▸ **作業の目的**: 以下の素材全体を一行ずつそのまま再現してください。ただし画像は回答に含めないでください。

▸ **所与データ**:

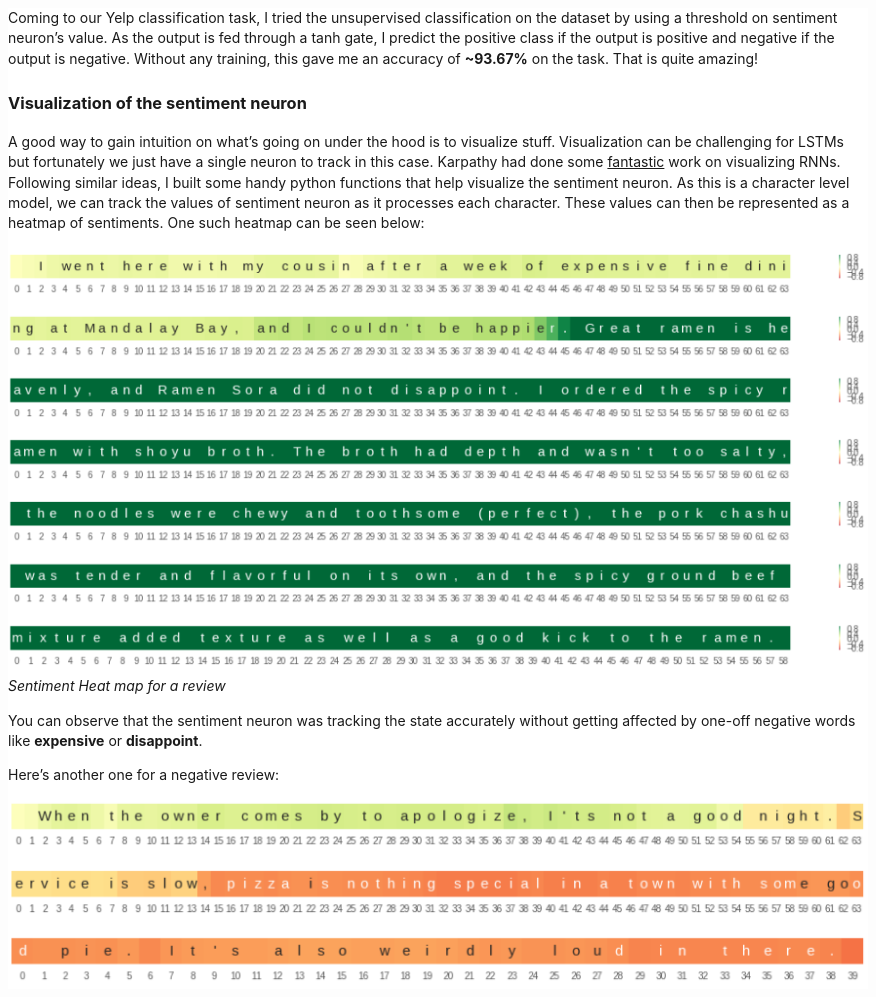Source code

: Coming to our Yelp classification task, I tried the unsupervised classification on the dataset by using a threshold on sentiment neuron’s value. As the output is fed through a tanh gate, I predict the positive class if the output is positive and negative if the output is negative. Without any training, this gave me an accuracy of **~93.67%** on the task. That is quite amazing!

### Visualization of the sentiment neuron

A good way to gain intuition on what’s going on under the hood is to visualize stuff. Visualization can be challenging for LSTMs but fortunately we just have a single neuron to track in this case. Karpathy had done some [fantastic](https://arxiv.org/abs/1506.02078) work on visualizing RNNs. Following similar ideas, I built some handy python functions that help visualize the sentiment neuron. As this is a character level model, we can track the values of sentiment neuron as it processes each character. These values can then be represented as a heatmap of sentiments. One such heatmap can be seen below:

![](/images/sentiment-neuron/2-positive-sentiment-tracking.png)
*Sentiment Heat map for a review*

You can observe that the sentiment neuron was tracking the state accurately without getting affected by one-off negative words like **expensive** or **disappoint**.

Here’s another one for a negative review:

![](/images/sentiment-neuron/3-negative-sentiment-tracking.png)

▸ **結果**:
Source code

: Coming to our Yelp classification task, I tried the unsupervised classification on the dataset by using a threshold on sentiment neuron’s value. As the output is fed through a tanh gate, I predict the positive class if the output is positive and negative if the output is negative. Without any training, this gave me an accuracy of **~93.67%** on the task. That is quite amazing!

### Visualization of the sentiment neuron

A good way to gain intuition on what’s going on under the hood is to visualize stuff. Visualization can be challenging for LSTMs but fortunately we just have a single neuron to track in this case. Karpathy had done some [fantastic](https://arxiv.org/abs/1506.02078) work on visualizing RNNs. Following similar ideas, I built some handy python functions that help visualize the sentiment neuron. As this is a character level model, we can track the values of sentiment neuron as it processes each character. These values can then be represented as a heatmap of sentiments. One such heatmap can be seen below:

![](/images/sentiment-neuron/2-positive-sentiment-tracking.png)
*Sentiment Heat map for a review*

You can observe that the sentiment neuron was tracking the state accurately without getting affected by one-off negative words like **expensive** or **disappoint**.

Here’s another one for a negative review:

![](/images/sentiment-neuron/3-negative-sentiment-tracking.png)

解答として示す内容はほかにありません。